Grounded by PFAS: Airports Face Global Call to Action

Legacy contamination from per- and polyfluoroalkyl substances (PFAS) is posing serious risks to airports worldwide, threatening operations, delaying development, and raising regulatory scrutiny. PFAS—a class of over 15,000 human-made chemicals—are valued for their mobility and stability but are notorious for their persistence in the environment and harmful impacts on people and ecosystems.

Airports are a major source of PFAS pollution due to their historical use of aqueous film-forming foam (AFFF) in firefighting and training. In the U.K., Ministry of Defense testing at Royal Air Force Benson revealed 7,700 nanograms per liter of PFAS in groundwater—well above the 100 ng/L limit for drinking water. Similar contamination has been reported at other RAF sites.
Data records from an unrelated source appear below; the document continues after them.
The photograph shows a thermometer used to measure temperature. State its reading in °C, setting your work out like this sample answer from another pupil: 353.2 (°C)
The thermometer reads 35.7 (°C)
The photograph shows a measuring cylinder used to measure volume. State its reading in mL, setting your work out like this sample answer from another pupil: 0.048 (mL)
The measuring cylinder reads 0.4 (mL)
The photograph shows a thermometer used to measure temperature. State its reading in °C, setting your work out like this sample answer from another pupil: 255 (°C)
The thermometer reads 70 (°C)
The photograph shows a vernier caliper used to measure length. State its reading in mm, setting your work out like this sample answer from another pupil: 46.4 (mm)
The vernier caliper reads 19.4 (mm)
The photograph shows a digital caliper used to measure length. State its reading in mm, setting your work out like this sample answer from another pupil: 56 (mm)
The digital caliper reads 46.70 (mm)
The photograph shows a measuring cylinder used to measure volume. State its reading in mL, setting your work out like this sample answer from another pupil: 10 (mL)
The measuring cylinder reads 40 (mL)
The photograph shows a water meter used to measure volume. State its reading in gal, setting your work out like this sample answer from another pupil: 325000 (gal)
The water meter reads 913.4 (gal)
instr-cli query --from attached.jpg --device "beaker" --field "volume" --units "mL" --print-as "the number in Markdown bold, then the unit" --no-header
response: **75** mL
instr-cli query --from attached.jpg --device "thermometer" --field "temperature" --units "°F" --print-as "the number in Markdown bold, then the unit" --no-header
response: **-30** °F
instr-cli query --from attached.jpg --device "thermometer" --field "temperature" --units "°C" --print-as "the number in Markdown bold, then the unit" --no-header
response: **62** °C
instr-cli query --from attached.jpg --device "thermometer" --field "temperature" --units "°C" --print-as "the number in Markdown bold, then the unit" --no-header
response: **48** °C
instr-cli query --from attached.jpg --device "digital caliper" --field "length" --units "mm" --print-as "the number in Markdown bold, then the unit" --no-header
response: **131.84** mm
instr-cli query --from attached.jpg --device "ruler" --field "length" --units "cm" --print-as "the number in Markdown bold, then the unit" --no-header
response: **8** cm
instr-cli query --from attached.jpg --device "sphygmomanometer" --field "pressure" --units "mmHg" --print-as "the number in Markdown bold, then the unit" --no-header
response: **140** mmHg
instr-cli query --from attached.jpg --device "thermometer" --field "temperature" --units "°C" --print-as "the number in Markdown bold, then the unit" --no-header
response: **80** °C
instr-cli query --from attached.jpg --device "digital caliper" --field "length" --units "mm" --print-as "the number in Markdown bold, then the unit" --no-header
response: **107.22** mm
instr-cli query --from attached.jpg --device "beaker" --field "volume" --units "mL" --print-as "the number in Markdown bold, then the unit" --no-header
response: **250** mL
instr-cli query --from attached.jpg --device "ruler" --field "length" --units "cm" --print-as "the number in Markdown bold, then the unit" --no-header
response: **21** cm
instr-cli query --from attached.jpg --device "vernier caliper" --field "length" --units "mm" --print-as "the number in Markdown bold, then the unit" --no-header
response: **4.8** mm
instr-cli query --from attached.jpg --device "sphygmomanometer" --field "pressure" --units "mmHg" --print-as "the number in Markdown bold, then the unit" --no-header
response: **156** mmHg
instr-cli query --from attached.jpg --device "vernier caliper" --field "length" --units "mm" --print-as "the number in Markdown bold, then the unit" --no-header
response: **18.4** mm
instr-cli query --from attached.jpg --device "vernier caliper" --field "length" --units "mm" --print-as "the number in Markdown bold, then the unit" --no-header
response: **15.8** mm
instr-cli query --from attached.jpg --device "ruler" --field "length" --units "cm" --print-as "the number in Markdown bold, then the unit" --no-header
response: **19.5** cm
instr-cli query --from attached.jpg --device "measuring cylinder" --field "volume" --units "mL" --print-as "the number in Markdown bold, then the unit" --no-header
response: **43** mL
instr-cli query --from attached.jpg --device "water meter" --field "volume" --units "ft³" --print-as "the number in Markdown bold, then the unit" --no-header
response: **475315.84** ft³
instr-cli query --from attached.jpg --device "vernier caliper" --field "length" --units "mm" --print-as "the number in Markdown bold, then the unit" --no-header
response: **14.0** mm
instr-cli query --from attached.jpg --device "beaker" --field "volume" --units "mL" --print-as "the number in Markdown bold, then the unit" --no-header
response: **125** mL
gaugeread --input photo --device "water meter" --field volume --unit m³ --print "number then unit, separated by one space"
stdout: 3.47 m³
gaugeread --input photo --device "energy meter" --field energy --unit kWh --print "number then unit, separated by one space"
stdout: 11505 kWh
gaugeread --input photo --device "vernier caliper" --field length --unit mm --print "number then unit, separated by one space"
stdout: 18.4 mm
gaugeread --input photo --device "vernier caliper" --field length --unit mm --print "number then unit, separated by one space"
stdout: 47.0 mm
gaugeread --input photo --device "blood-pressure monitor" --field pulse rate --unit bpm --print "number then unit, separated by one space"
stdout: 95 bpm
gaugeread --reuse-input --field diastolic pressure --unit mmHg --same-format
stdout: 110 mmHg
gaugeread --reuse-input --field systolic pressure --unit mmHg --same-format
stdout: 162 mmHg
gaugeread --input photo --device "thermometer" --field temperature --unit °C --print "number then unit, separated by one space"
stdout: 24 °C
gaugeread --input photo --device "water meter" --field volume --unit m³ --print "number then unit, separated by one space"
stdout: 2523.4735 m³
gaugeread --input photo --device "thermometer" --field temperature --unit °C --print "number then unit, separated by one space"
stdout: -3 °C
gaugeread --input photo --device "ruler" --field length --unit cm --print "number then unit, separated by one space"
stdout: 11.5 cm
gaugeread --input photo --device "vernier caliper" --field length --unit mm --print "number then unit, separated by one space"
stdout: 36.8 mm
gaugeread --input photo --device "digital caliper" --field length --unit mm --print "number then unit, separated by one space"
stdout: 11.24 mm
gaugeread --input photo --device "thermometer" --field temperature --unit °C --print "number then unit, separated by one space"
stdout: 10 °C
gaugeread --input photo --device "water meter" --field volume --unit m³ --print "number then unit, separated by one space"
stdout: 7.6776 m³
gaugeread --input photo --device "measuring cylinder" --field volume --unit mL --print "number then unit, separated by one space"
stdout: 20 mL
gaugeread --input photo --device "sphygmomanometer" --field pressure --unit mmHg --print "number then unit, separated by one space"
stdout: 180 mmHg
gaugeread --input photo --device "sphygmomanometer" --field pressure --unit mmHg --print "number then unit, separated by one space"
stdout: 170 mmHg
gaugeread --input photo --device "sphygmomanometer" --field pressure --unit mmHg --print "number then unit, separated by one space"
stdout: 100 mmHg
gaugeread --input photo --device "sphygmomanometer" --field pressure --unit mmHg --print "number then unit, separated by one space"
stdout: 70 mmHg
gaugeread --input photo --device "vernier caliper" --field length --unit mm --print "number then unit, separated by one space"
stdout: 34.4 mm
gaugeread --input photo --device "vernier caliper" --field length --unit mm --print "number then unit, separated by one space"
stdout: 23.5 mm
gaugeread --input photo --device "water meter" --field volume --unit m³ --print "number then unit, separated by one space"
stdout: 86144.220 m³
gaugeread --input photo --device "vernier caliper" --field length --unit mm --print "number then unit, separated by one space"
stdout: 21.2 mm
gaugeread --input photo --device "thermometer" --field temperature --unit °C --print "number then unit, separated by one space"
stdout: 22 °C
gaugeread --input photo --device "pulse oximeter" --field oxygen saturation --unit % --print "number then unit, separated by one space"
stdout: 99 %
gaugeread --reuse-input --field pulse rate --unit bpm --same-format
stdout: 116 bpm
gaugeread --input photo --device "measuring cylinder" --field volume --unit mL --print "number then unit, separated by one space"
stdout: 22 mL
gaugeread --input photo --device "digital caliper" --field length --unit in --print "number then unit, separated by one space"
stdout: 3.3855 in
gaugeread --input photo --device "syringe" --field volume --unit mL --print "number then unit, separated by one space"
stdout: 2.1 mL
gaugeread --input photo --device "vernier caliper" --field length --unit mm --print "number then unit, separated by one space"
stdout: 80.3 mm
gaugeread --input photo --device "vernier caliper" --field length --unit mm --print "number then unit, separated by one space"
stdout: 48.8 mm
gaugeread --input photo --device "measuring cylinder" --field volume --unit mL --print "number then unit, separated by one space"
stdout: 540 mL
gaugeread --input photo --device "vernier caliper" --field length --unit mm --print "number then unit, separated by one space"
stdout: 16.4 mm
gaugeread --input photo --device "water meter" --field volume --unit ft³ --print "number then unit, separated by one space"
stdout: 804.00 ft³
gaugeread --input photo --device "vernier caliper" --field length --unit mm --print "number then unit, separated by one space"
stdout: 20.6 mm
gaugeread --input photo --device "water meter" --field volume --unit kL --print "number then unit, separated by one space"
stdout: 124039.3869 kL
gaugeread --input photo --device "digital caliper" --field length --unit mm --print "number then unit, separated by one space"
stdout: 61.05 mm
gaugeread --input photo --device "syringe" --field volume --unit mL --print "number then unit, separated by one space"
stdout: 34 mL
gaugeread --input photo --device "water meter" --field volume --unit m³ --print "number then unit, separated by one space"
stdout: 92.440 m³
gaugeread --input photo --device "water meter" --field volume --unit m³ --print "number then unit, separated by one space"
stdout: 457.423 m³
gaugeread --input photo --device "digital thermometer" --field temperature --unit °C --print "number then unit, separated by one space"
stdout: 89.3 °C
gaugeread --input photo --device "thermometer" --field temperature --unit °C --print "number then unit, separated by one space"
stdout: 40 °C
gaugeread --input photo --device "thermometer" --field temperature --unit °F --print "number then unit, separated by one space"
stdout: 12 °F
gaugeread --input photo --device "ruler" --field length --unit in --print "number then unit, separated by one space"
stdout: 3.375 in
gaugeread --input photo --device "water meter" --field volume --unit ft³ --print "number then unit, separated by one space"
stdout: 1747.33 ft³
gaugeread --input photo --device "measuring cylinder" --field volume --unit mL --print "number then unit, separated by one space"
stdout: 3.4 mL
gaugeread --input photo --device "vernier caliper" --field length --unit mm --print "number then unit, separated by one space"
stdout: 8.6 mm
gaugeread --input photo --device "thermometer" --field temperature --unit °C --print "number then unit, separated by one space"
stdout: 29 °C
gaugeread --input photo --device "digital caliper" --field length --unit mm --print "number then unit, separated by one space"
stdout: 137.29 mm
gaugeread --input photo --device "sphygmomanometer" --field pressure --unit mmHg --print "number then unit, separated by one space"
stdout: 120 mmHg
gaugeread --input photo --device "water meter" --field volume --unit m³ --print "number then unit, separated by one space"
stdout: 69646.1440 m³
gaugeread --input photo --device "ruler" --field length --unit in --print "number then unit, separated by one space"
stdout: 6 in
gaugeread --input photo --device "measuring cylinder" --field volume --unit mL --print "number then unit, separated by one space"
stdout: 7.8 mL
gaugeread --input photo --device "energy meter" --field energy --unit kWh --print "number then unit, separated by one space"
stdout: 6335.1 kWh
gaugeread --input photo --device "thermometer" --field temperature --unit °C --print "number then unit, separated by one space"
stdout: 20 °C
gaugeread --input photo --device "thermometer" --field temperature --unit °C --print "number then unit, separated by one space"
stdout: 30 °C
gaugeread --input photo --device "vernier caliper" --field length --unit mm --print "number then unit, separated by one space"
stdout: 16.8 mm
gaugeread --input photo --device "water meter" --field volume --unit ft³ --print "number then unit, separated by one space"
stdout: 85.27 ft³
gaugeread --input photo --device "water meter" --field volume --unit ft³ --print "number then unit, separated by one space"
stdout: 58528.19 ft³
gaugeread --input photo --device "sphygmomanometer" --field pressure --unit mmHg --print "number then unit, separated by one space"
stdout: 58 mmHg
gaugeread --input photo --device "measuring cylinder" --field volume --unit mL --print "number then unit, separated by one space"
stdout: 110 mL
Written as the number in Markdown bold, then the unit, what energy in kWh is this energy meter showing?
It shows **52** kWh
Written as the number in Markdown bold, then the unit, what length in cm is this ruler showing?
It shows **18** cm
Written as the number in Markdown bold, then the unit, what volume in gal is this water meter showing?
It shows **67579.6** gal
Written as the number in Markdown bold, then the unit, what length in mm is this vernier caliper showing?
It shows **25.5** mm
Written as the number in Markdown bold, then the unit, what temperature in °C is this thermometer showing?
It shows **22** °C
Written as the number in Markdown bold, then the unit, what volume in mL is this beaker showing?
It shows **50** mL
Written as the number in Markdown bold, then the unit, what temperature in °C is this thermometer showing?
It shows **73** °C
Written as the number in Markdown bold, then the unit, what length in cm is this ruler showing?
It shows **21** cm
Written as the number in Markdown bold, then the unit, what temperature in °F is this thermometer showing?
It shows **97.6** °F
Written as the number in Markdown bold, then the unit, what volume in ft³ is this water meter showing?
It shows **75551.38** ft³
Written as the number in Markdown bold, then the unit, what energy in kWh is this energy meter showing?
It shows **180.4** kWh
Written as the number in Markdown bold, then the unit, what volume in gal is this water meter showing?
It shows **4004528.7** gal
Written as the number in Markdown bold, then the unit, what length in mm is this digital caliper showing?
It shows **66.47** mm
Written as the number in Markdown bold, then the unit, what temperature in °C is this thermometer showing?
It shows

Regulatory responses are accelerating:

• 24 commercial airports in the U.K. have been ordered to test effluent for PFAS.
• Australia is investing AU$130.5 million ($86M) into a PFAS investigation program at 37 civilian airports by 2027.
• In the U.S., the California Water Board ordered 27 airports to investigate PFAS contamination in 2019.

AFFF’s effectiveness at suppressing jet fuel fires led to its widespread use, but PFAS compounds’ water solubility and chemical stability allow them to migrate far beyond original release sites, contaminating soil, groundwater, and stormwater systems. This long-term mobility creates financial, operational, and reputational risks for airport operators.

Challenges for Airport PFAS Management

• Redevelopment delays when contamination is uncovered mid-project.
• Tenant reluctance to assess or address historical PFAS contributions.
• Diffuse contamination sources complicating responsibility assignment.
• Forensic limitations in identifying precise sources due to chemical similarities between products.

Jacobs’ Four-Part PFAS Remediation Framework

To address these challenges, Jacobs has implemented a comprehensive, standardized approach:

1. Standardized investigation framework for consistent design and benchmarking.
2. Harmonized sampling strategies to ensure comparability across sites.
3. PFluorensicsSM, a proprietary data evaluation tool to identify PFAS sources and trends.
4. Centralized PFAS database to enable transparency and stakeholder coordination.

This framework has been applied to over 90 U.S. Navy installations and major PFAS programs across Australia and Canada.

The path forward requires airportsto align sampling protocols, leverage advanced analytics, and centralize PFAS data. By doing so, they can protect public health, meet tightening environmental regulations, and secure sustainable future operations.